Throughout the novel, Noble also develops Ivan’s neg­ative attitude toward killing to show that though he is a rebel, he still has a con­science: unlike his fellow Militia members, Ivan does not take pride in killing people. This theme is present in various fighting scenes where Ivan has the oppor­tunity to kill an attacker, but chooses not to.

The Militia’s belief that it is working to change a corrupt a system is upheld throughout the book as a worthy cause. Ivan reflects: “Each of us was ready to die for what we believed in so that this ter­rible world could change… we were making the sac­rifice for the greater good, or at least, I hoped we were.”

Through her rela­tionship with Ivan, Noble also holds up Julia as a vir­tuous char­acter who uses her status to defend uni­versal prin­ciples about humanity and truth. She is willing to jeop­ardize her rep­u­tation to pre­serve her rela­tionship with Ivan and to call for political reform.

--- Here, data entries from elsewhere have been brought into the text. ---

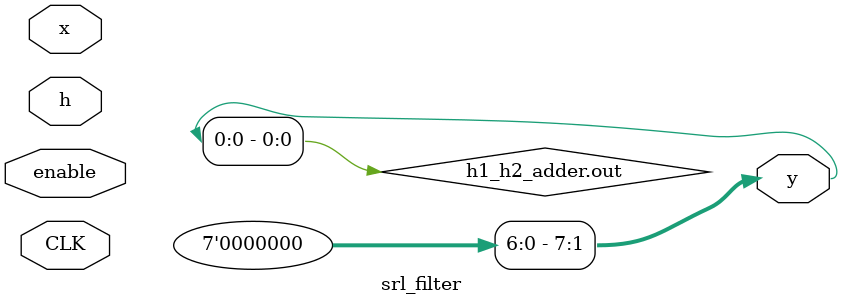
<source format=v>
`timescale 1ns / 1ps

module srl_filter( input CLK,
                    input signed [7:0] x,
                    input signed [7:0] h,
                    input enable,
                    output reg [7:0] y);
     reg [7 : 0] h_n[0 : 2];
     reg [7:0] x_temp;
     parameter WLX = 8;
    initial begin
        h_n[0] = 8'b11101011;
        h_n[1] = 8'b00110011;
        h_n[2] = 8'b00011010;
    end
    // Using the SRL shift register
    // Using the SRL shift register
    
    my_srl # ( .WL(WLX), .DELAY(0) ) delay1( .CLK(CLK), .in(x) );
    my_srl # ( .WL(WLX), .DELAY(0) ) delay2( .CLK(CLK), .in(delay1.out) );
    
    fpmult # ( .WI1(2), .WF1(6), .WI2(2), .WF2(6), .WIO(2), .WFO(6) ) h1( .in1(x), .in2(h_n[0]) );
    
    fpmult # ( .WI1(2), .WF1(6), .WI2(2), .WF2(6), .WIO(2), .WFO(6) ) h2( .in1(delay1.out), .in2(h_n[1]) );
    
    fpmult # ( .WI1(2), .WF1(6), .WI2(2), .WF2(6), .WIO(2), .WFO(6) ) h3( .in1(delay2.out), .in2(h_n[2]) );
    
    fpadder # ( .WI1(2), .WF1(6), .WI2(2), .WF2(6), . WIO(2), .WFO(6) ) h0_h1_adder( .in1(h1.out), .in2(h2.out) );
    
    fpadder # ( .WI1(2), .WF1(6), .WI2(2), .WF2(6), . WIO(2), .WFO(6) ) h1_h2_adder( .in1(h0_h1_adder.out), .in2(h3.out) );
    
    always @(CLK) begin
    
        y <= h1_h2_adder.out;
    end
    
    
endmodule

</source>
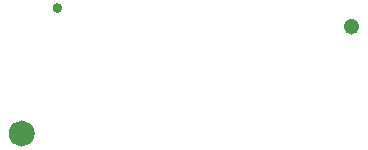
<source format=gbr>
G04 #@! TF.FileFunction,Glue,Top*
%FSLAX46Y46*%
G04 Gerber Fmt 4.6, Leading zero omitted, Abs format (unit mm)*
G04 Created by KiCad (PCBNEW (2015-11-11 BZR 6310)-product) date Wed 23 Dec 2015 07:39:48 PM CST*
%MOMM*%
G01*
G04 APERTURE LIST*
%ADD10C,0.100000*%
%ADD11C,0.381000*%
G04 APERTURE END LIST*
D10*
D11*
X181220364Y-91646000D02*
G75*
G03X181220364Y-91646000I-460364J0D01*
G01*
X180983780Y-91646000D02*
G75*
G03X180983780Y-91646000I-223780J0D01*
G01*
X156056991Y-90080000D02*
G75*
G03X156056991Y-90080000I-206991J0D01*
G01*
X153729160Y-100700000D02*
G75*
G03X153729160Y-100700000I-899160J0D01*
G01*
X153381180Y-100700000D02*
G75*
G03X153381180Y-100700000I-551180J0D01*
G01*
X153041934Y-100700000D02*
G75*
G03X153041934Y-100700000I-211934J0D01*
G01*
M02*

</source>
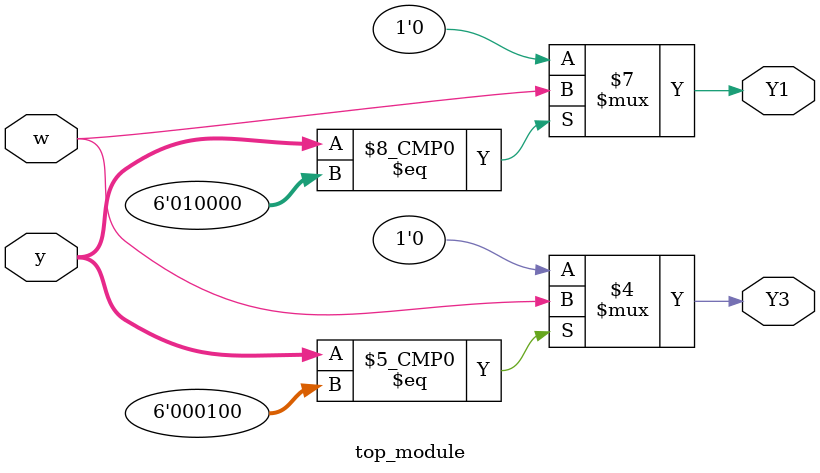
<source format=sv>
module top_module (
  input [5:0] y,
  input w,
  output Y1,
  output Y3
);
  
  reg Y1;
  reg Y3;

  always @(y[1] or w) begin
    case (y)
      6'b010000:
        Y1 <= w;
      default:
        Y1 <= 1'b0;
    endcase
  end

  always @(y[3] or w) begin
    case (y)
      6'b000100:
        Y3 <= w;
      default:
        Y3 <= 1'b0;
    endcase
  end

endmodule

</source>
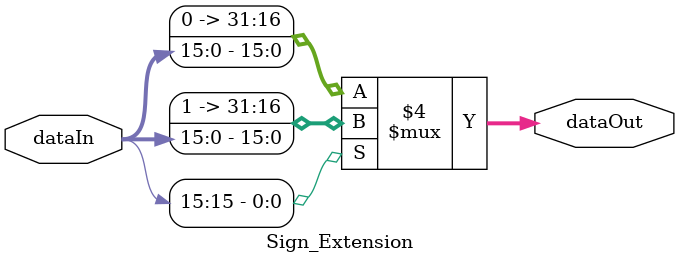
<source format=v>
module Sign_Extension ( dataIn, dataOut );
    input       [15:0]  dataIn;
    output  reg [31:0]  dataOut;
    
    initial dataOut = 0;

    always @ (dataIn)
    begin
        if ( dataIn[15] ) // a negative number
            dataOut = { 16'b1111111111111111, dataIn };
        else // a positive nubmer
            dataOut = { 16'b0000000000000000, dataIn };
    end
endmodule
</source>
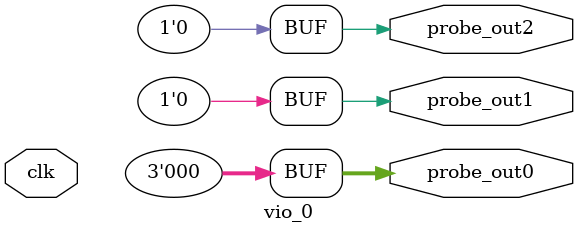
<source format=v>
`timescale 1ns / 1ps
module vio_0 (
clk,

probe_out0,
probe_out1,
probe_out2
);

input clk;

output reg [2 : 0] probe_out0 = 'h0 ;
output reg [0 : 0] probe_out1 = 'h0 ;
output reg [0 : 0] probe_out2 = 'h0 ;


endmodule

</source>
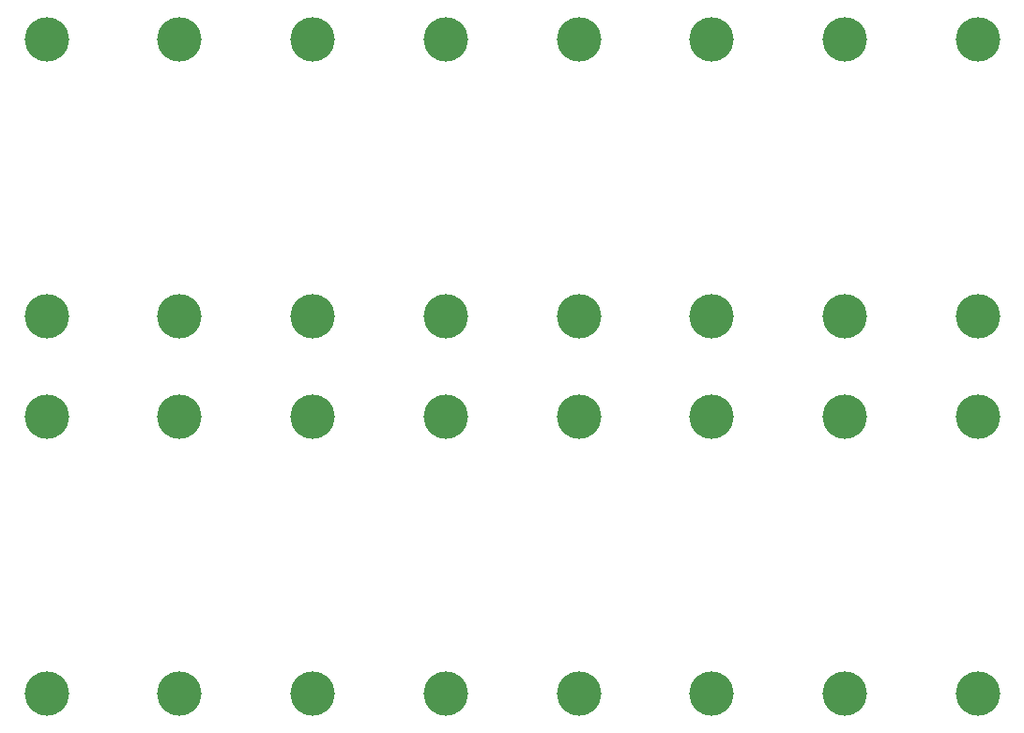
<source format=gbr>
%TF.GenerationSoftware,KiCad,Pcbnew,8.0.2*%
%TF.CreationDate,2024-06-26T22:28:10+07:00*%
%TF.ProjectId,Diode_M7_Panel,44696f64-655f-44d3-975f-50616e656c2e,rev?*%
%TF.SameCoordinates,Original*%
%TF.FileFunction,Soldermask,Bot*%
%TF.FilePolarity,Negative*%
%FSLAX46Y46*%
G04 Gerber Fmt 4.6, Leading zero omitted, Abs format (unit mm)*
G04 Created by KiCad (PCBNEW 8.0.2) date 2024-06-26 22:28:10*
%MOMM*%
%LPD*%
G01*
G04 APERTURE LIST*
%ADD10C,4.000000*%
G04 APERTURE END LIST*
D10*
%TO.C,J2*%
X5000000Y-36500500D03*
%TD*%
%TO.C,J2*%
X41000000Y-70500500D03*
%TD*%
%TO.C,J1*%
X53000000Y-45516125D03*
%TD*%
%TO.C,J2*%
X65000000Y-36500500D03*
%TD*%
%TO.C,J1*%
X65000000Y-11516125D03*
%TD*%
%TO.C,J2*%
X17000000Y-36500500D03*
%TD*%
%TO.C,J1*%
X17000000Y-45516125D03*
%TD*%
%TO.C,J1*%
X77000000Y-45516125D03*
%TD*%
%TO.C,J1*%
X29000000Y-11516125D03*
%TD*%
%TO.C,J1*%
X77000000Y-11516125D03*
%TD*%
%TO.C,J1*%
X29000000Y-45516125D03*
%TD*%
%TO.C,J1*%
X5000000Y-45516125D03*
%TD*%
%TO.C,J1*%
X17000000Y-11516125D03*
%TD*%
%TO.C,J2*%
X5000000Y-70500500D03*
%TD*%
%TO.C,J1*%
X5000000Y-11516125D03*
%TD*%
%TO.C,J1*%
X41000000Y-45516125D03*
%TD*%
%TO.C,J2*%
X77000000Y-36500500D03*
%TD*%
%TO.C,J2*%
X89000000Y-70500500D03*
%TD*%
%TO.C,J2*%
X29000000Y-70500500D03*
%TD*%
%TO.C,J2*%
X53000000Y-36500500D03*
%TD*%
%TO.C,J1*%
X53000000Y-11516125D03*
%TD*%
%TO.C,J2*%
X41000000Y-36500500D03*
%TD*%
%TO.C,J1*%
X89000000Y-45516125D03*
%TD*%
%TO.C,J2*%
X89000000Y-36500500D03*
%TD*%
%TO.C,J2*%
X53000000Y-70500500D03*
%TD*%
%TO.C,J1*%
X65000000Y-45516125D03*
%TD*%
%TO.C,J2*%
X17000000Y-70500500D03*
%TD*%
%TO.C,J2*%
X65000000Y-70500500D03*
%TD*%
%TO.C,J1*%
X41000000Y-11516125D03*
%TD*%
%TO.C,J2*%
X29000000Y-36500500D03*
%TD*%
%TO.C,J1*%
X89000000Y-11516125D03*
%TD*%
%TO.C,J2*%
X77000000Y-70500500D03*
%TD*%
M02*

</source>
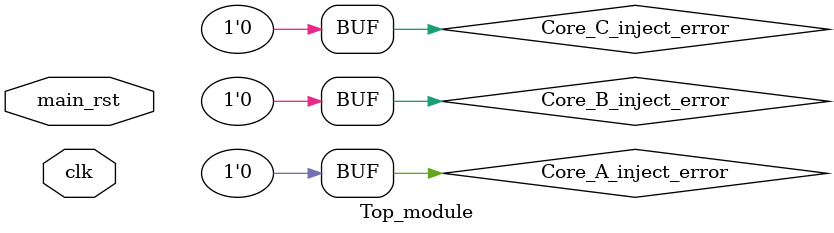
<source format=v>

`include "src/Rst_Controller.v"
`include "src/PC.v"
`include "src/Instruction_Memory.v"
`include "src/Register_File.v"
`include "src/Sign_Extend.v"
`include "src/ALU.v"
`include "src/Control_Unit_Top.v"
`include "src/Data_Memory.v"
`include "src/PC_Adder.v"
`include "src/Mux.v"
`include "src/Demux.v"
`include "src/Main_core.v"
`include "src/Voter.v"
`include "src/Lockstep.v"
`include "src/Recovery_Register.v"
`include "src/Error_injection.v"
`include "SECDED/SECDED_Decoder.v"
`include "SECDED/SECDED_Encoder.v"

module Top_module(clk,main_rst);

    input clk,main_rst;

    wire rst_in,core_hold;
    
    // Top level wires
    wire [31:0] PC_Top,RD_Instr_mem,RD_Instr;
    wire [31:0] RD2_Top, ALUResult, ReadData;
    wire MemWrite;

    // Core A wires
    wire [31:0] PC_Top_A;
    wire [31:0] RD2_Top_A, ALUResult_A;
    wire MemWrite_A;

    // Core B wires
    wire [31:0] PC_Top_B;
    wire [31:0] RD2_Top_B, ALUResult_B;
    wire MemWrite_B;

    // Core C wires
    wire [31:0] PC_Top_C;
    wire [31:0] RD2_Top_C, ALUResult_C;
    wire MemWrite_C;

    // Voter output
    wire [2:0] Voter_state;
    wire [31:0] PC_voter_output;
    
    wire [31:0] RD_Instr_Core_Output;

    // Recovery muxes
    wire [31:0] ReadData_Data;
    wire [31:0] ReadData_Recovery;
    wire Recovery_mode;
    wire Mux_Instr_sel;
    wire Mux_Data_sel;
    wire [31:0] Rollback_instr;
    wire [31:0] PC_Top_lockstep;
    wire [31:0] PC_changed;


    wire [38:0] Encoded_Instruction, Encoded_Write_Data, Encoded_Read_Data;


    // Error injection
    wire Core_A_inject_error,Core_B_inject_error,Core_C_inject_error;

    Rst_Controller Rst_Controller(
                            .main_rst(main_rst),
                            .core_hold(core_hold),
                            .rst_in(rst_in)

    );

    SECDED_Decoder Decoding_Instruction(
        .rcvd_data(Encoded_Instruction[38:0]),
        .dec_data(RD_Instr)
    );
 
    Instruction_Memory Instruction_Memory(
                            .rst_in(rst_in),
                            .A(PC_Top),
                            .RD(Encoded_Instruction)
    );

    assign Core_A_inject_error = 1'b0;
    assign Core_B_inject_error = 1'b0;
    assign Core_C_inject_error = 1'b0;

    Main_core Main_core_A(
                        .clk(clk),
                        .rst_in(rst_in),
                        .inject_error(Core_A_inject_error),
                        .PC_changed(PC_changed),
                        .RD_Instr(RD_Instr),
                        .PC_Top(PC_Top_A),
                        .MemWrite(MemWrite_A),
                        .ALUResult(ALUResult_A),
                        .RD2_Top(RD2_Top_A),
                        .ReadData(ReadData),
                        .RD_Instr_Core(RD_Instr_Core_Output)
    ); 

    Main_core Main_core_B(
                        .clk(clk),
                        .rst_in(rst_in),
                        .inject_error(Core_B_inject_error),
                        .RD_Instr(RD_Instr),
                        .PC_Top(PC_Top_B),
                        .MemWrite(MemWrite_B),
                        .ALUResult(ALUResult_B),
                        .RD2_Top(RD2_Top_B),
                        .ReadData(ReadData),
                        .RD_Instr_Core()
    ); 

    Main_core Main_core_C(
                        .clk(clk),
                        .rst_in(rst_in),
                        .inject_error(Core_C_inject_error),
                        .RD_Instr(RD_Instr),
                        .PC_Top(PC_Top_C),
                        .MemWrite(MemWrite_C),
                        .ALUResult(ALUResult_C),
                        .RD2_Top(RD2_Top_C),
                        .ReadData(ReadData),
                        .RD_Instr_Core()
    );                  

    Voter Voter(
                .rst_in(rst_in),
                .clk(clk),
                .PC_Top_A(PC_Top_A),
                .MemWrite_A(MemWrite_A),
                .ALUResult_A(ALUResult_A),
                .RD2_Top_A(RD2_Top_A),
                .PC_Top_B(PC_Top_B),
                .MemWrite_B(MemWrite_B),
                .ALUResult_B(ALUResult_B),
                .RD2_Top_B(RD2_Top_B),
                .PC_Top_C(PC_Top_C),
                .MemWrite_C(MemWrite_C),
                .ALUResult_C(ALUResult_C),
                .RD2_Top_C(RD2_Top_C),
                .PC_Top(PC_Top_lockstep),
                .MemWrite(MemWrite),
                .ALUResult(ALUResult),
                .RD2_Top(RD2_Top),
                .Voter_state(Voter_state)
    );

    SECDED_Encoder Encoding_Write_Data(
        .data(RD2_Top),
        .enc_data(Encoded_Write_Data)
    );

    Lockstep Lockstep(
                    .clk(clk),
                    .rst_in(rst_in),
                    .Voter_state(Voter_state),
                    .PC_Top_lockstep(PC_Top_lockstep),
                    .RD_Instr(RD_Instr),
                    .core_hold(core_hold),
                    .Recovery_mode(Recovery_mode),
                    .Mux_Instr_sel(Mux_Instr_sel),
                    .Mux_Data_sel(Mux_Data_sel),
                    .Write_en(Write_en),
                    .PC_Top(PC_Top),
                    .PC_changed(PC_changed),
                    .Rollback_instr(Rollback_instr)
    );

    Mux Mux_RDInstr(
                .a(RD_Instr_mem),
                .b(Rollback_instr),
                .s(Mux_Instr_sel),
                .c(RD_Instr)
    );

    Mux Mux_Data_Recovery(
                .a(ReadData_Data),
                .b(ReadData_Recovery),
                .s(Mux_Data_sel),
                .c(ReadData)
    );

    Demux Demux_write_en(
                .s(Write_en),
                .c(MemWrite),
                .a(Data_write_en),
                .b(Recovery_write_en)
    );

    Recovery_Register Recovery_Register(
                        .clk(clk),
                        .rst_in(rst_in),
                        .WE(Recovery_write_en),
                        .WD(RD2_Top),
                        .A(ALUResult),
                        .RD(ReadData_Recovery)
    );

    Data_Memory Data_Memory(
                        .clk(clk),
                        .rst_in(rst_in),
                        .WE(Data_write_en),
                        .WD(Encoded_Write_Data),
                        .A(ALUResult),
                        .RD(Encoded_Read_Data)
    );

    SECDED_Decoder Decoding_Read_Data(
                    .rcvd_data(Encoded_Read_Data),
                    .dec_data(ReadData)
    );

endmodule
</source>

Unlike the other royals, Julia rec­og­nizes the injus­tices that the Secret Police of the United People’s Front commit against Red, Orange, and Yellow Tags in this corrupt society, and responds with apparent uni­ver­salism.

“Everyone is so fake. I hate it,” she says. “The world seems to care more about status than who we are. So many people don’t seem to get that we’re not all that dif­ferent, you know? White, Purple, Red, whatever. We’re not that dif­ferent.”

Noble addresses current social issues throughout the novel, such as the problem of hidden sexual assault and the resulting #MeToo movement, which appears when Ivan con­fronts a rapist.

“At the very least, I could deliver a sliver of justice to the cruel unjust world that we lived in. Not just for Alexandria, but for all the women who felt helpless and aban­doned after attacks like that,” Ivan thinks to himself. “The law had failed. I gave it a push.”

Noble even briefly addresses social media and the news media through Julia’s obser­va­tions that “There’s so much igno­rance, rein­forced by the media.”

In addition to these social issues, Noble also empha­sizes the impor­tance of living a tem­perate and modest lifestyle.

During a party, Ivan observes, “the guests became drunker and drunker, filling the air with senseless noise, the smell of fruity liquor, and heavy cigar smoke. Julia mean­dered through the crowd, sipping on her one cocktail while others drunk them­selves into oblivion. Smart.”

Although some of the descrip­tions and dia­logue feel less natural, most of the char­acters Noble created for his debut novel are ones readers can sym­pa­thize with. Unpre­dictable actions from some char­acters throughout the novel keep the reader inter­ested. While some scenes seem perhaps over-dra­ma­tized, the overall structure is well-paced: Noble offers a nice balance between scenes packed with dia­logue, where the reader learns important infor­mation, and action scenes which deliver sus­pense and excitement.

As only the first book in his series the Prism Files, Noble ends the story in chaos, leaving the reader to wonder about the future awaiting this fragile society.